Elle figurait en bonne place des 38 propositions annoncées par François Hollande lors de son passage à Mayotte le 22 août 2014 : « Un Plan d’urgence en faveur de la jeunesse, suggéré par le Secours Catholique, les apprentis d’Auteuil et Médecins du monde », s’affichait en numéro 10 de la liste présidentielle. Les trois associations avaient raison de vivre cela comme une victoire, en raison des efforts déployés. Petite retour sur l’année 2014.
Les délégations mahoraises des trois organisations agissent essentiellement dans les domaines de l’éducation, de la formation, de l’aide administrative, de la santé auprès des familles et des plus jeunes en difficulté de scolarisation. Elles ont fait remonter une situation catastrophique, d’enfants en grand désir de s’en sortir, mais de plus en plus livrés à eux-mêmes.
On parlait en 2012 de bombe à retardement, elle a explosé depuis deux ans, les chiffres de la délinquance en témoignent. Pas plus tard que ce lundi, de nombreux jeunes ont pris d’assaut le rond-point de Dzoumogne à la suite des grévistes, et ont passé leur après-midi à défier les gendarmes à coup de pierres, qui ont du riposter en lançant des grenades lacrymogènes.
Le message était passé jusqu’au président Hollande
Face à la difficulté de sensibiliser nos politiques parisiens à ce qu’ils perçoivent comme de la misère extérieure, provenant d’un territoire qui ne leur ressemble pas, le Secours Catholique avait émis l’idée de faire venir sur place les big boss des trois associations, qui, en remontant à Paris, seraient plus prés du bon Dieu, et surtout de ses saints, pour faire passer les messages.
La mission s’est donc rendue à Mayotte du 8 au 14 juin, composée de François Soulage, président du Secours Catholique, Bernard Prévost, président d’Apprentis d’Auteuil, Olivier Lebel, directeur général de Médecins du Monde, de deux parlementaires, Félix Desplan, sénateur de la Guadeloupe, Bernard Lesterlin, député de l’Allier et d’Eustase Jancky, membre du Conseil économique, social et environnemental.

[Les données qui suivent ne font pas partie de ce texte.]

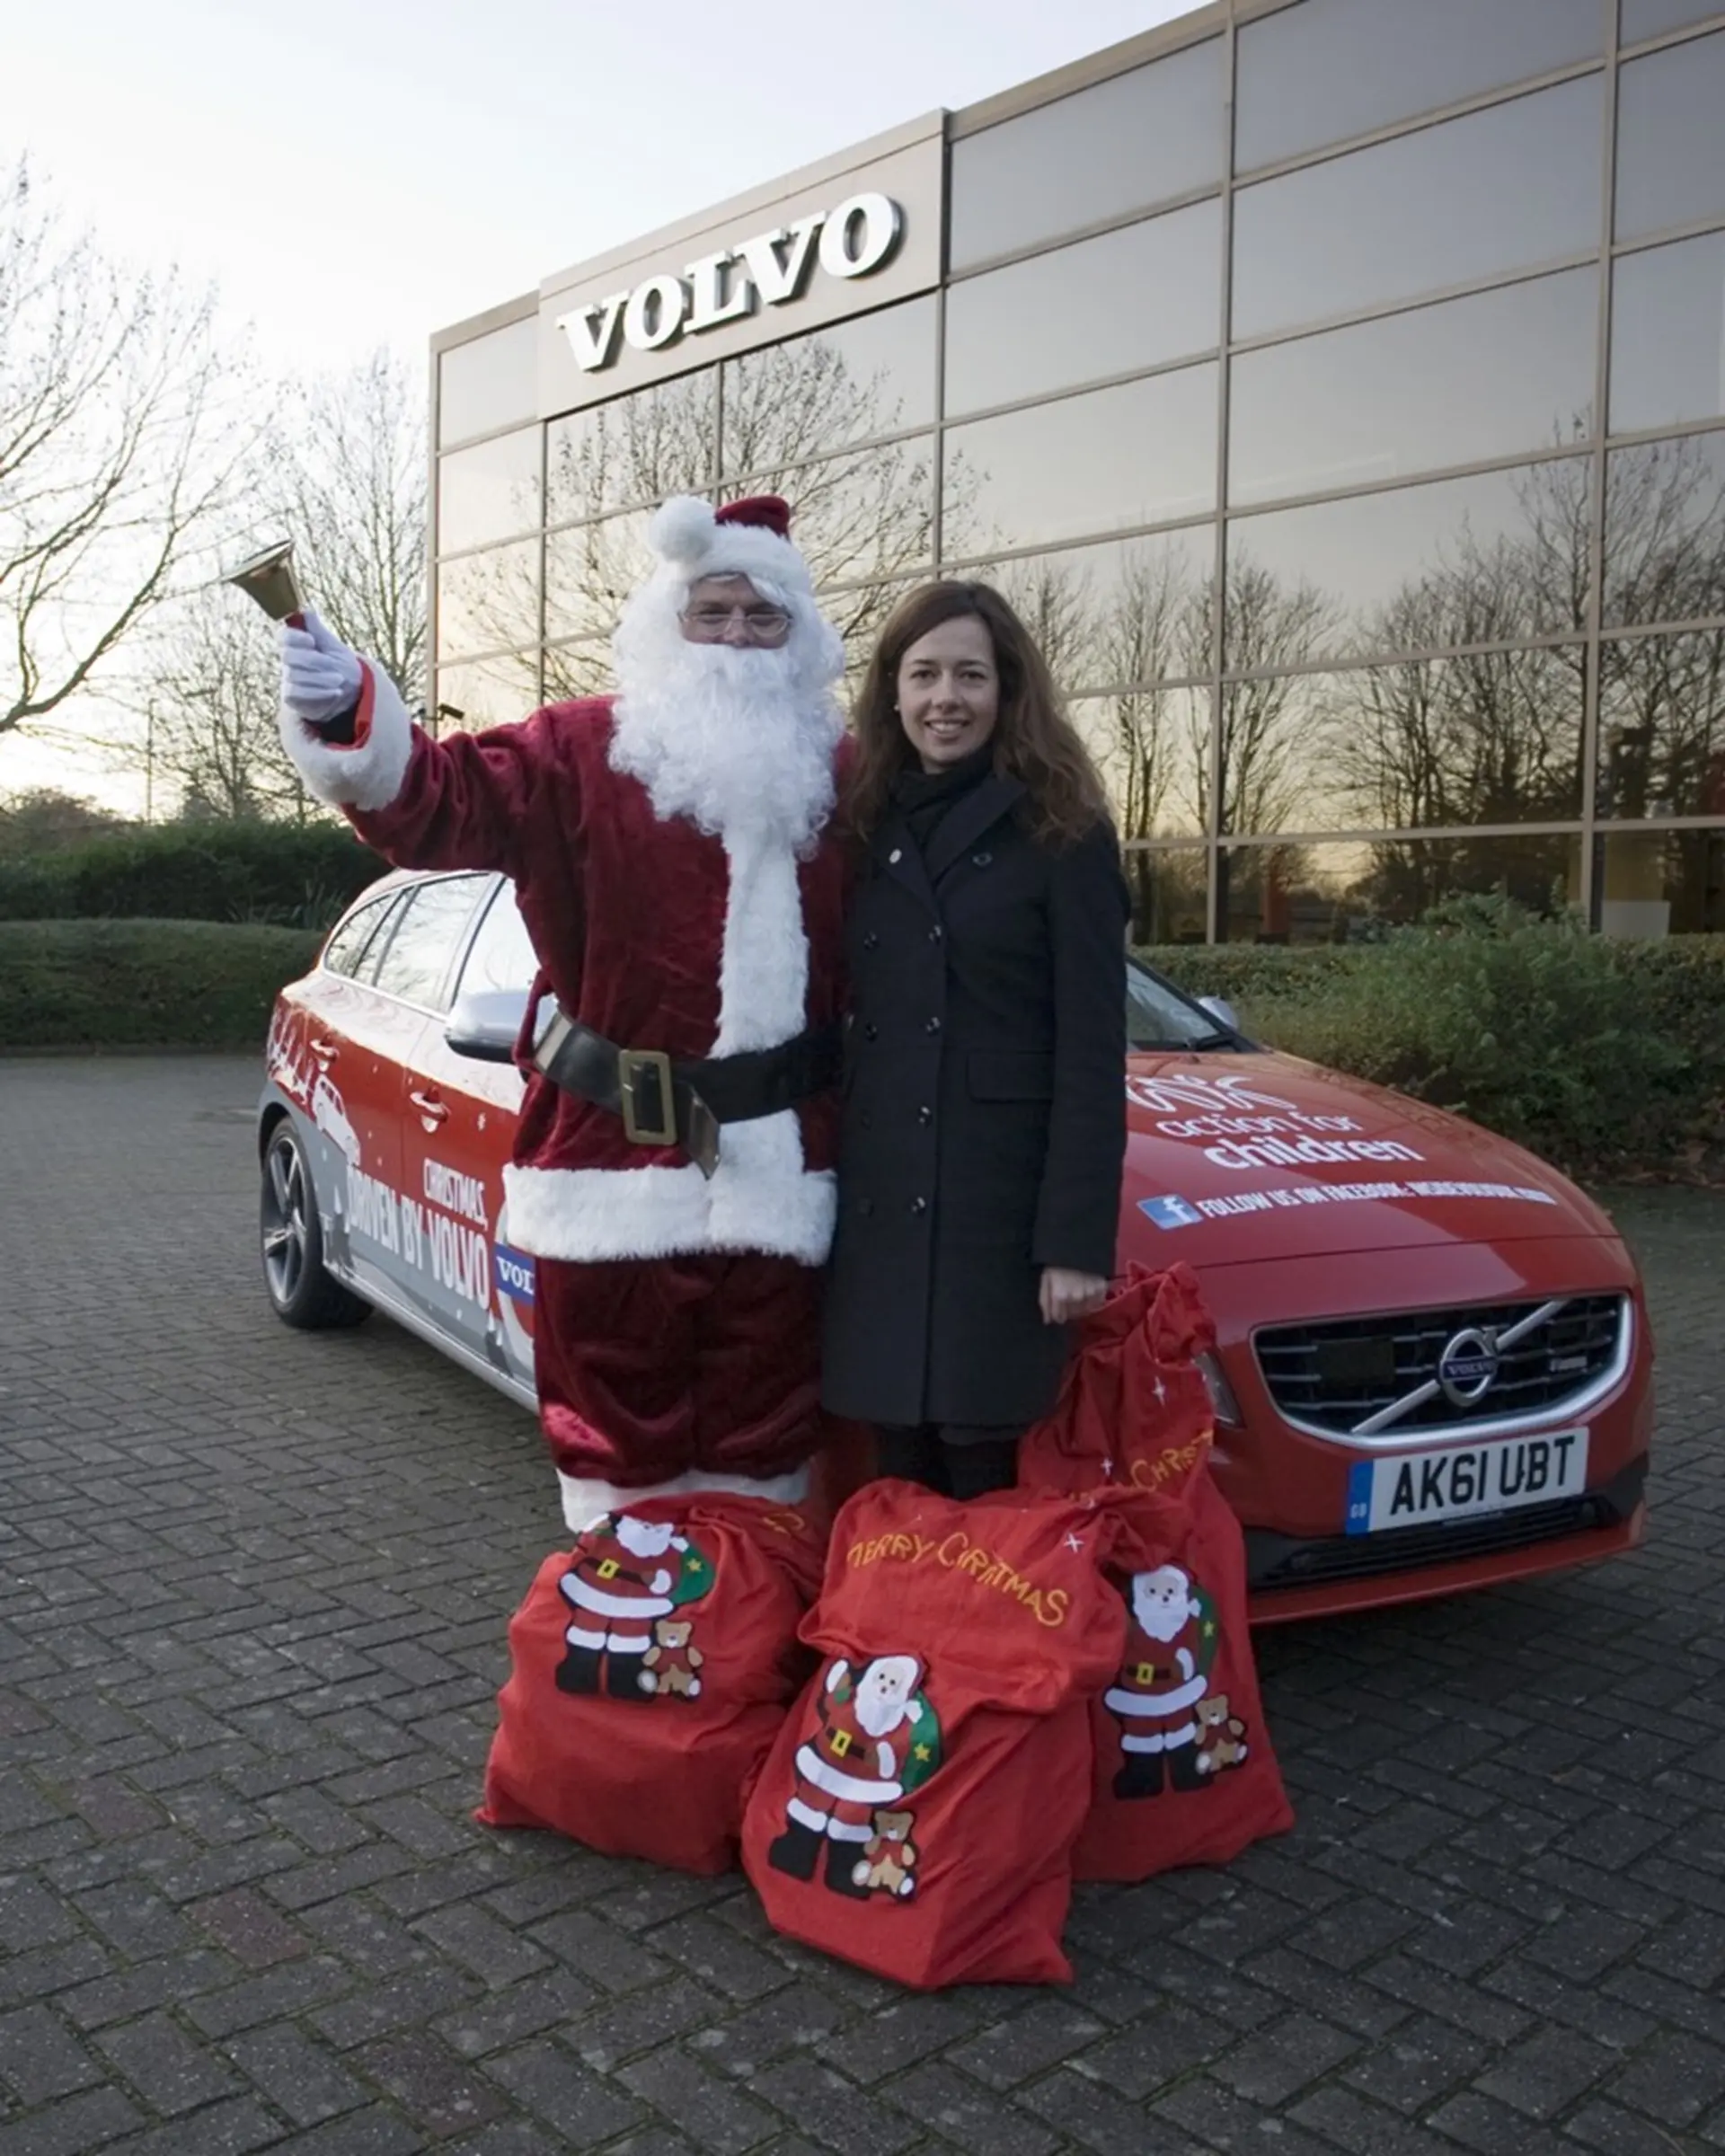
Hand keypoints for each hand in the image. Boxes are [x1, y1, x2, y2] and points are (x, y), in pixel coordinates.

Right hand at [280, 608, 362, 728]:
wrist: (350, 691)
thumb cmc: (340, 664)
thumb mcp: (333, 645)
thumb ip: (318, 630)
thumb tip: (305, 610)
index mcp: (296, 644)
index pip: (284, 636)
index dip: (294, 637)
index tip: (311, 640)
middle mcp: (289, 661)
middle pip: (288, 656)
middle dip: (312, 660)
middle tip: (331, 663)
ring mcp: (288, 678)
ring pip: (295, 675)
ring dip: (320, 678)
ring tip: (339, 679)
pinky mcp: (291, 696)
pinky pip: (297, 692)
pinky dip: (318, 692)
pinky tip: (335, 692)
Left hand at [1040, 1267, 1108, 1325]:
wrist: (1077, 1244)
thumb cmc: (1057, 1261)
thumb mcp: (1045, 1278)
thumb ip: (1044, 1301)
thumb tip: (1047, 1321)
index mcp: (1059, 1295)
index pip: (1058, 1317)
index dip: (1056, 1314)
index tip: (1057, 1310)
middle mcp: (1075, 1298)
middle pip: (1071, 1314)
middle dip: (1067, 1309)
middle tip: (1066, 1298)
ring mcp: (1090, 1293)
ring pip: (1085, 1310)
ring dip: (1080, 1306)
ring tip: (1076, 1294)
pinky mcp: (1102, 1288)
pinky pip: (1097, 1303)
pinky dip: (1092, 1300)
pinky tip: (1087, 1292)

Ils avaient rapidement su faire remonter puisqu’en arrivant quelques mois plus tard à Mayotte, le président de la République annonçait ses 38 mesures, dont le Plan Jeunesse.
Aucun référent en préfecture
Il s’agissait de répondre à une problématique simple : comment prendre en charge une jeunesse qui représente la moitié de la population du 101ème département, dont la moitié de la population active est au chômage ou sans emploi. En acceptant ce flux migratoire, l’Etat doit se donner les moyens de s’occuper de ses jeunes.
Toutes les associations témoignent d’enfants et d’adolescents dégageant une énergie, une envie d’apprendre, une docilité face à l’enseignant, sur laquelle on peut encore agir.
Il s’agit donc pour les pouvoirs publics d’établir un dialogue avec l’ensemble des acteurs qui impliqueraient les jeunes et les familles avec lesquels ils travaillent, pour que chacun assume ses responsabilités à l’égard de la population.
La préfecture devait en assurer le pilotage. Le Plan Jeunesse avait notamment été rattaché à la hâte au document cadre Mayotte 2025. « Nous n’avons jamais été contactés, alors que les besoins sont colossaux », répondent unanimement les associations sur place.
Le jeune stagiaire ENA qui en avait la charge, nous avait indiqué en décembre, que le comité de pilotage était en cours de constitution, sans nouvelles depuis. Il a d’ailleurs terminé son stage à Mayotte, et malgré nos sollicitations, la préfecture n’a pu nous désigner son successeur sur ce dossier.
A Paris, ce n’est pas mieux semble-t-il, puisque ce plan devait être rattaché au plan pluriannuel contre la pauvreté et pour l’inclusion sociale, sans réponse.
L’errance des ados, le laisser aller et laisser faire envers les très jeunes, montrent que la situation peut encore empirer. Et qu’il y a urgence à agir.